(begin)

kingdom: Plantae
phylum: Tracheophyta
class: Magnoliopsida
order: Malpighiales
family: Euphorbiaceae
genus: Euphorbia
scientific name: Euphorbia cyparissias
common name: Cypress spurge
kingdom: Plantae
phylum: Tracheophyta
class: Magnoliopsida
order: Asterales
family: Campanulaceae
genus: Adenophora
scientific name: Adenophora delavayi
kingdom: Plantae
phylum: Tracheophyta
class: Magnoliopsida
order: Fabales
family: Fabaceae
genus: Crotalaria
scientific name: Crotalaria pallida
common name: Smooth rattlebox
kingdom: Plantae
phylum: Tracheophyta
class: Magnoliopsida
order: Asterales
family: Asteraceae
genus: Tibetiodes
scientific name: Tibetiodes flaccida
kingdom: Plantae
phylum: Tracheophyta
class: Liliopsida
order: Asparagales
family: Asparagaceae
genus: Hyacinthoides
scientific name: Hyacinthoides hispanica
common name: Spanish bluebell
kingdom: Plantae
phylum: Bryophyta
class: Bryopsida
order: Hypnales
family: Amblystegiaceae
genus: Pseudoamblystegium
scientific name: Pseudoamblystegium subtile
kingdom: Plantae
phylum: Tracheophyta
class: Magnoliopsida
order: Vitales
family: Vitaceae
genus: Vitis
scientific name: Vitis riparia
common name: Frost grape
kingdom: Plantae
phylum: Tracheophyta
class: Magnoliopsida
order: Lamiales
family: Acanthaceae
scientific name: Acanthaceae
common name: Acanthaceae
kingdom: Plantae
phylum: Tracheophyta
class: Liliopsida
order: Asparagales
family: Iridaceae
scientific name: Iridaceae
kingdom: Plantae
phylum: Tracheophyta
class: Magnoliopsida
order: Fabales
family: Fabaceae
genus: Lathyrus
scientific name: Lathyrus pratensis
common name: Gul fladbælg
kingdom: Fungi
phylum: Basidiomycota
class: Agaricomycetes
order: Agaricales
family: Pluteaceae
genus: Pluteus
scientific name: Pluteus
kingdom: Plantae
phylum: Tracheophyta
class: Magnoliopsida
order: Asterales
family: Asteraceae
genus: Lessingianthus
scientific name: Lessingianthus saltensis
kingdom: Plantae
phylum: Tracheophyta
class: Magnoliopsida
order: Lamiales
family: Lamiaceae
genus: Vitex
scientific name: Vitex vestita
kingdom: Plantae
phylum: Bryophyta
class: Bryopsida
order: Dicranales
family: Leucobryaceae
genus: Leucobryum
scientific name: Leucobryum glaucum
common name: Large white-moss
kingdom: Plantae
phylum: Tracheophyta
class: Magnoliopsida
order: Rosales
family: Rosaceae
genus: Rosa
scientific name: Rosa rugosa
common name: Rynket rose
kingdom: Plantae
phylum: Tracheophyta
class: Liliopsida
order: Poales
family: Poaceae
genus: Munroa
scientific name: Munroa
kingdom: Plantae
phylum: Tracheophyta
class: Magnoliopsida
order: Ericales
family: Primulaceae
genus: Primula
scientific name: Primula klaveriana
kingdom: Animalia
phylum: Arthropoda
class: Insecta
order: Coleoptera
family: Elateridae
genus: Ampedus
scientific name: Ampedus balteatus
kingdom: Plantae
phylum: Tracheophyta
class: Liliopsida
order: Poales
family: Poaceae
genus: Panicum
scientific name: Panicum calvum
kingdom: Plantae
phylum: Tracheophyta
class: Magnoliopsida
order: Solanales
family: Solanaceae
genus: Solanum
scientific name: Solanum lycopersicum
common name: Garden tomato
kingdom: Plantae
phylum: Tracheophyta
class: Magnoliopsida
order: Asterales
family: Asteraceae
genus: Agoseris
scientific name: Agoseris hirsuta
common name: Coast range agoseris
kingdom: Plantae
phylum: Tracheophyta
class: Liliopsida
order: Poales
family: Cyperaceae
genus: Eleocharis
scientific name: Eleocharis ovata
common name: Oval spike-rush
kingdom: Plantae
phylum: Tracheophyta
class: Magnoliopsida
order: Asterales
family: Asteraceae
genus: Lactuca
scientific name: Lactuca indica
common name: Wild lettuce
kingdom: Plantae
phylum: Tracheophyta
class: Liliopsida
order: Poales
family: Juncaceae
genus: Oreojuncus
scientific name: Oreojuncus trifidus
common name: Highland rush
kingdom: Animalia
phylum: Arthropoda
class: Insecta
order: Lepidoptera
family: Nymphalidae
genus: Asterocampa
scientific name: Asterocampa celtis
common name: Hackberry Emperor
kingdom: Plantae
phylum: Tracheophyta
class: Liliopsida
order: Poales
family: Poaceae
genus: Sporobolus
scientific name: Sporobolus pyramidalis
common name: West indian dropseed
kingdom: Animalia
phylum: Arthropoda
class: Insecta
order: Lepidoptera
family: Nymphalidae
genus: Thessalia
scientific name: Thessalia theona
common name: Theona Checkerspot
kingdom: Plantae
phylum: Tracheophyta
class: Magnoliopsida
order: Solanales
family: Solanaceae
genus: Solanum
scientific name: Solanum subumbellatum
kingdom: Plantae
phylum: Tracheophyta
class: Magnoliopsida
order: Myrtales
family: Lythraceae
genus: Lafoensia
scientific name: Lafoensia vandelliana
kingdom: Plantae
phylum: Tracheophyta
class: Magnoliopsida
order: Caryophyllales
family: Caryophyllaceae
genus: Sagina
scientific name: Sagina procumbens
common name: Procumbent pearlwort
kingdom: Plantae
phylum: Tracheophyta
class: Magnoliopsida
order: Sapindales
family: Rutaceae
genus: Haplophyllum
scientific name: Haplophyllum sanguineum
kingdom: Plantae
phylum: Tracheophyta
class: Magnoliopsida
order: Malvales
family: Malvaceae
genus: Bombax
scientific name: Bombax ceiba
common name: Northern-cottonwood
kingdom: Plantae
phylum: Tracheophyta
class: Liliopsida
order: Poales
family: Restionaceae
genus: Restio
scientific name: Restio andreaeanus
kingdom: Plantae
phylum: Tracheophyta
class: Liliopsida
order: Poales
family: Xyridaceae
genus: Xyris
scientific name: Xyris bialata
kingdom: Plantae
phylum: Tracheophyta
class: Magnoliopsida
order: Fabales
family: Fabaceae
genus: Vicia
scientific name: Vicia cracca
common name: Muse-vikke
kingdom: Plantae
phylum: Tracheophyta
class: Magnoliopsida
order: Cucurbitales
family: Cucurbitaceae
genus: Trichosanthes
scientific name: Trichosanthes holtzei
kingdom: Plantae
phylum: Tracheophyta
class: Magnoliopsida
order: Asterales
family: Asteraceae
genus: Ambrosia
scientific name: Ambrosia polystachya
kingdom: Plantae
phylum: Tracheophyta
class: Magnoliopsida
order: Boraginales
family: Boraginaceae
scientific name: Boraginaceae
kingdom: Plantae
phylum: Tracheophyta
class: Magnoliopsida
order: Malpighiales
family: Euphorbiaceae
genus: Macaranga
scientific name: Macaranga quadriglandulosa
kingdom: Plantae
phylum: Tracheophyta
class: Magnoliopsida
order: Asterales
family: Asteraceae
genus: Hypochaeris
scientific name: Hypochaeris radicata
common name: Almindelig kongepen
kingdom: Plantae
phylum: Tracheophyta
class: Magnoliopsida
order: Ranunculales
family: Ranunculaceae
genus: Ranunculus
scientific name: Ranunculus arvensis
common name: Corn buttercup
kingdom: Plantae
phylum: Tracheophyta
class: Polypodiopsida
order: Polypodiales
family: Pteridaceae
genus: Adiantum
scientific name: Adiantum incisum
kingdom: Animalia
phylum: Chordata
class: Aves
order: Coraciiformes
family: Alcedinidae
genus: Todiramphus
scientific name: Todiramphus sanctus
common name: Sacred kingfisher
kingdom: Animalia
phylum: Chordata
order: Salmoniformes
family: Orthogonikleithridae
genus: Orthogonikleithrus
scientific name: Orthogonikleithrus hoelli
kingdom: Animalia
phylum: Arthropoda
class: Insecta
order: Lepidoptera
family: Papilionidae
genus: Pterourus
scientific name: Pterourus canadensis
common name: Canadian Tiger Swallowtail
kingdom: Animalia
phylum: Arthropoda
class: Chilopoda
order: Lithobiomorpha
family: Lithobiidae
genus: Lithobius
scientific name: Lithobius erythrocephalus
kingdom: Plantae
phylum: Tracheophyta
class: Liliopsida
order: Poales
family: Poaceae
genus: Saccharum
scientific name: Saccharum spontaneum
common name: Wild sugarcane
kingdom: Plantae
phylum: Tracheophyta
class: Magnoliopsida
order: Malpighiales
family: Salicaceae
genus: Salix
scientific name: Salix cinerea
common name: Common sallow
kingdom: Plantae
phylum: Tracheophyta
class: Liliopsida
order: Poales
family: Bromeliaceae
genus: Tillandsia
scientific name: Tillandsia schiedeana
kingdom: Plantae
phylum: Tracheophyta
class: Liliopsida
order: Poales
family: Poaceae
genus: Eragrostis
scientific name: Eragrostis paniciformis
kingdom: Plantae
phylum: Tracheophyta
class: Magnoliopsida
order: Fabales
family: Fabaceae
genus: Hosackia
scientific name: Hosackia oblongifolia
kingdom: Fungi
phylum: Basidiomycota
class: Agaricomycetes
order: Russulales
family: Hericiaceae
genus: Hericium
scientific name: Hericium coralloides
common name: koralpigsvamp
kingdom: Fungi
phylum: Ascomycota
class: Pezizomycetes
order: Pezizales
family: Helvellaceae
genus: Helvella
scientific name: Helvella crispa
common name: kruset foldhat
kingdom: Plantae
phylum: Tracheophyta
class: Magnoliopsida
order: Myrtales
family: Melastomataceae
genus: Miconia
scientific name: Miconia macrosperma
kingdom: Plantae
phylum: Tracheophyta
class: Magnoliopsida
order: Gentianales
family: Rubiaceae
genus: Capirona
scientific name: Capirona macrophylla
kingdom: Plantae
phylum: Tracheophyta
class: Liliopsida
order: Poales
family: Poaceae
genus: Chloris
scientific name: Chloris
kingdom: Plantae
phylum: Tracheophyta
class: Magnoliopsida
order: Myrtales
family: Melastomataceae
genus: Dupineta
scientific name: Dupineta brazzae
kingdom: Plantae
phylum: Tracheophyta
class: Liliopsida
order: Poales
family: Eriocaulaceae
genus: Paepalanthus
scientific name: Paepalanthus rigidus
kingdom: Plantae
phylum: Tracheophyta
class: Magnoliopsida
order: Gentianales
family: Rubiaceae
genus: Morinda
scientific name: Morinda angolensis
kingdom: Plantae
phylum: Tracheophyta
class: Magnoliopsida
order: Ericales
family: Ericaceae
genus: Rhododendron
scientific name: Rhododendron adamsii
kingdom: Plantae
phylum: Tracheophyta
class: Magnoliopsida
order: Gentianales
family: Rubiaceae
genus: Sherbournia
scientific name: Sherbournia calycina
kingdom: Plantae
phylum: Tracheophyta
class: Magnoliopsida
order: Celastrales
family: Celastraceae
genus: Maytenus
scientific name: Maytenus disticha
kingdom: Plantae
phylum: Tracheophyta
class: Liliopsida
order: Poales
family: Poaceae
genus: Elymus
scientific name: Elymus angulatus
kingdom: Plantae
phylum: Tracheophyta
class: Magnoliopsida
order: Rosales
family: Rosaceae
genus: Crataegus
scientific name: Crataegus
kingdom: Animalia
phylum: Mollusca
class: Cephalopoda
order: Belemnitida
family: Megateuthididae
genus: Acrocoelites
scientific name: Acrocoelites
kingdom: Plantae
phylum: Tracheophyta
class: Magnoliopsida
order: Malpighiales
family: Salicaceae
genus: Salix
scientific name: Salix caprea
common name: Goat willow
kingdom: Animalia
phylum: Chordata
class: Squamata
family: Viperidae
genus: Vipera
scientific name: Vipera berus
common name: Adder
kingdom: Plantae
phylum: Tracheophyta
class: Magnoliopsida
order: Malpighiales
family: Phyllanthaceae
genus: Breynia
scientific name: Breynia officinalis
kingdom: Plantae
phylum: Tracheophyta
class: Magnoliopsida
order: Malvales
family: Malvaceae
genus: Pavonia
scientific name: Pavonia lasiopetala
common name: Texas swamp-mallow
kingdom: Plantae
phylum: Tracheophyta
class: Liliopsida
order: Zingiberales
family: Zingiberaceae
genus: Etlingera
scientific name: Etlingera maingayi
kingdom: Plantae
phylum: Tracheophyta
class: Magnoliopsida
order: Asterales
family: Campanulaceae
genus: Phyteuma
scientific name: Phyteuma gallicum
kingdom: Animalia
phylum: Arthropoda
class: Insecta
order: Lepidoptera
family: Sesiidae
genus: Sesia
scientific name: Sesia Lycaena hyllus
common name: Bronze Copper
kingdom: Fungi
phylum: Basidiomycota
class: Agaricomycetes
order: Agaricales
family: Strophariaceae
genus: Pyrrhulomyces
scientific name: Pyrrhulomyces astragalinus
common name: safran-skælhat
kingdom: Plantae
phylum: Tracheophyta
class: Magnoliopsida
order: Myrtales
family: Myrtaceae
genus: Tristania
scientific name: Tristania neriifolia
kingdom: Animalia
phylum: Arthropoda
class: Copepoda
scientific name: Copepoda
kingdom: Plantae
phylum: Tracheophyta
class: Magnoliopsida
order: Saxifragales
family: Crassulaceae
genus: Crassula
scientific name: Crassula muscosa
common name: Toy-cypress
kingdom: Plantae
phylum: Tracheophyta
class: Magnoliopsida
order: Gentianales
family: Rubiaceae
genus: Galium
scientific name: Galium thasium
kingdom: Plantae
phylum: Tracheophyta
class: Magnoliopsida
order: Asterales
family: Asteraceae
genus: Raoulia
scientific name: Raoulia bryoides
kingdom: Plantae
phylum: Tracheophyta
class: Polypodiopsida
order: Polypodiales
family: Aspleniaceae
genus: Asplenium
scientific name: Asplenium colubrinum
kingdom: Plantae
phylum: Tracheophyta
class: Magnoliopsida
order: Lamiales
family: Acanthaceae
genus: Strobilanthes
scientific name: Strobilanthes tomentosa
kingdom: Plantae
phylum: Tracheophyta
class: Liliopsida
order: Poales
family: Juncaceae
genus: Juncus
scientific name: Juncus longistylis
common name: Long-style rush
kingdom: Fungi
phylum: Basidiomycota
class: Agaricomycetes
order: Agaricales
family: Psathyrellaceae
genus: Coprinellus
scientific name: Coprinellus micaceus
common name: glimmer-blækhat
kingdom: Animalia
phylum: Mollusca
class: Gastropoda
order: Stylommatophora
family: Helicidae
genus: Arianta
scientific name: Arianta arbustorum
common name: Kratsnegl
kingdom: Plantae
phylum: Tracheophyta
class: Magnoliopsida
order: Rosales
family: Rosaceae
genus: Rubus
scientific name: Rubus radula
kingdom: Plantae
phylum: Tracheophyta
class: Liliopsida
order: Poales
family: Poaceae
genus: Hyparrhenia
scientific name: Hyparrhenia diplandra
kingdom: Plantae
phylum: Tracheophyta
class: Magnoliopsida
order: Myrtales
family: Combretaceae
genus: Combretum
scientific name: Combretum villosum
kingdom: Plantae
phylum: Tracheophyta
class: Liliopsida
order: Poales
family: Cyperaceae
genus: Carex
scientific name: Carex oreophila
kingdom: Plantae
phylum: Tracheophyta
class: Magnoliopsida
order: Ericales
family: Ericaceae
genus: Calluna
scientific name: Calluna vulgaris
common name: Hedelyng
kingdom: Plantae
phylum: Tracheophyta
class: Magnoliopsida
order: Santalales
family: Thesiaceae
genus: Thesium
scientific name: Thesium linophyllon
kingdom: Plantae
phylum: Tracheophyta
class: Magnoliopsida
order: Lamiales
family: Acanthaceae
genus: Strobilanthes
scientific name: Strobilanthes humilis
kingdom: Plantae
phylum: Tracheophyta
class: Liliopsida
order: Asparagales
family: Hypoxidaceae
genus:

(end)

→ Task
Write out the stretch of items from the beginning through the line "genus: Crotalaria" again, swapping each "phylum" for "division" and leaving everything else unchanged.

→ Problem solution
kingdom: Plantae
division: Tracheophyta
class: Magnoliopsida
order: Malpighiales
family: Euphorbiaceae
genus: Euphorbia
scientific name: Euphorbia cyparissias
common name: Cypress spurge
kingdom: Plantae
division: Tracheophyta
class: Magnoliopsida
order: Asterales
family: Campanulaceae
genus: Adenophora
scientific name: Adenophora delavayi
kingdom: Plantae
division: Tracheophyta
class: Magnoliopsida
order: Fabales
family: Fabaceae
genus: Crotalaria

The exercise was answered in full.